Des mises en garde régulières pourraient laisser croire que les médicaments sont plus dangereux qu'efficaces. Gare aux amalgames.
Il est difficile aujourd'hui d'ouvrir son armoire à pharmacie sans jeter un regard suspicieux à toutes les boîtes de médicaments qui s'y trouvent. Des listes de médicaments dangereux ou sous surveillance sont régulièrement publiées. La semaine dernière encore, la commission d'autorisation de mise sur le marché a recommandé le retrait de l'indication d'un produit contre les nausées (Primperan*, Sanofi et génériques) chez les enfants, en raison de ses effets secondaires. Réaction de Pascal Brossard, le président de l'Afipa (qui regroupe les industriels du médicament de l'automédication), qui défend - logiquement - l'industrie pharmaceutique alors que les laboratoires sont en plein dans la tourmente.

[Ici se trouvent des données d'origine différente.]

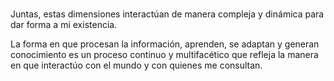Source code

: # 


Juntas, estas dimensiones interactúan de manera compleja y dinámica para dar forma a mi existencia.

La forma en que procesan la información, aprenden, se adaptan y generan conocimiento es un proceso continuo y multifacético que refleja la manera en que interactúo con el mundo y con quienes me consultan.

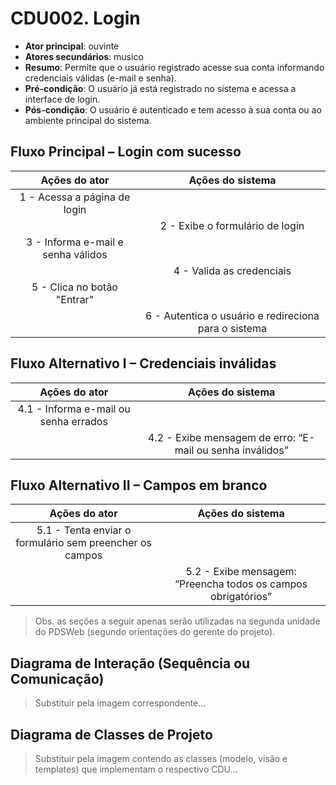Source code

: # CDU002. Login

- **Ator principal**: ouvinte 
- **Atores secundários**: musico
- **Resumo**: Permite que o usuário registrado acesse sua conta informando credenciais válidas (e-mail e senha).
- **Pré-condição**: O usuário já está registrado no sistema e acessa a interface de login.
- **Pós-condição**: O usuário é autenticado e tem acesso à sua conta ou ao ambiente principal do sistema.

## Fluxo Principal – Login com sucesso
| Ações do ator                      | Ações do sistema |
| :-----------------:                | :-----------------: | 
| 1 - Acessa a página de login	     |  |    
|                                    | 2 - Exibe o formulário de login |
| 3 - Informa e-mail e senha válidos |  | 
|                                    | 4 - Valida as credenciais | 
| 5 - Clica no botão "Entrar"	       |  | 
|                                    |6 - Autentica o usuário e redireciona para o sistema | 

## Fluxo Alternativo I – Credenciais inválidas
| Ações do ator | Ações do sistema |
| :-----------------: |:-----------------: | 
| 4.1 - Informa e-mail ou senha errados	| | 
|                                       | 4.2 - Exibe mensagem de erro: “E-mail ou senha inválidos” |


## Fluxo Alternativo II – Campos em branco
| Ações do ator                                           | Ações do sistema |
| :-----------------:                                     |:-----------------: | 
| 5.1 - Tenta enviar o formulário sem preencher os campos	| | 
|                                                         | 5.2 - Exibe mensagem: “Preencha todos os campos obrigatórios” |

> Obs. as seções a seguir apenas serão utilizadas na segunda unidade do PDSWeb (segundo orientações do gerente do projeto).

## Diagrama de Interação (Sequência ou Comunicação)

> Substituir pela imagem correspondente...

## Diagrama de Classes de Projeto

> Substituir pela imagem contendo as classes (modelo, visão e templates) que implementam o respectivo CDU...
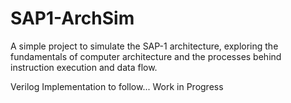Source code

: # SAP1-ArchSim
A simple project to simulate the SAP-1 architecture, exploring the fundamentals of computer architecture and the processes behind instruction execution and data flow.


Verilog Implementation to follow...
Work in Progress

La multiplication des alertes sur les médicaments prouve-t-elle que les industriels ont pu commercialiser, pendant des années, des traitements dangereux ?
Pascal Brossard : Non, les industriels ont mis sur le marché de bons médicaments, avec un rapport bénéfice-risque positif. C'est d'ailleurs pourquoi ils ont été acceptés dans tous les pays. La vraie question est de savoir pourquoi en France on s'interroge plus que dans les autres pays. La réponse est le plus souvent politique, puisque nous ne sommes pas génétiquement différents de nos voisins et que les agences du médicament des autres pays ne sont ni meilleures ni moins sérieuses que la nôtre. Clairement, les objectifs de cette chasse aux sorcières organisée contre l'industrie pharmaceutique ne sont pas d'ordre médical.
Aujourd'hui, d'éventuels liens entre tel médicament et tel effet secondaire sont énoncés avant même que ces relations soient - ou non - scientifiquement prouvées. Or, tant que l'enquête n'a pas abouti, il n'y a rien à dire. L'exemple d'un antidiabétique, suspendu dans notre pays depuis juin, mais accepté par l'Agence européenne du médicament, augmente la confusion et renforce la stigmatisation des médicaments en France, qui est néfaste pour tout le monde.
Les médecins ne sont-ils pas responsables de la crise actuelle, en ayant prescrit trop de médicaments, y compris en dehors de leurs indications strictes ?
Non, dans la majorité des cas les médecins ont prescrit des produits dans les indications recommandées. Le problème Mediator ne concerne que les Laboratoires Servier et l'Afssaps (Agence du médicament). Je ne vois pas pourquoi cela entraîne une mise sur la sellette de tous les autres produits.
Il faut savoir que de nouveaux produits arrivent régulièrement, rendant les plus anciens moins intéressants, mais pas dangereux pour autant. Et que tous les produits qui sont devenus accessibles à l'automédication ont été considérés comme sûrs, par définition. Il faut donc accepter le progrès sans pour autant dénier ce qui était proposé auparavant.
Selon vous, une meilleure information des patients serait la clé d'une bonne automédication ?
Oui, quand on voit que seul le tiers des patients lit la notice avant de consommer un médicament, on peut se poser des questions... Certes, il faut simplifier ces documents, mais cela prend beaucoup de temps pour les faire accepter par Afssaps. L'Afipa se bat aussi pour une meilleure information des Français. Pour nous, une vraie automédication responsable implique un programme d'éducation et de formation des patients. Ce n'est surtout pas à l'industrie pharmaceutique de le faire. Nous demandons la mise en place de programmes d'éducation pour la santé intégrés dans les programmes scolaires et réalisés par des professionnels de santé avec les enseignants, notamment pour les pathologies courantes.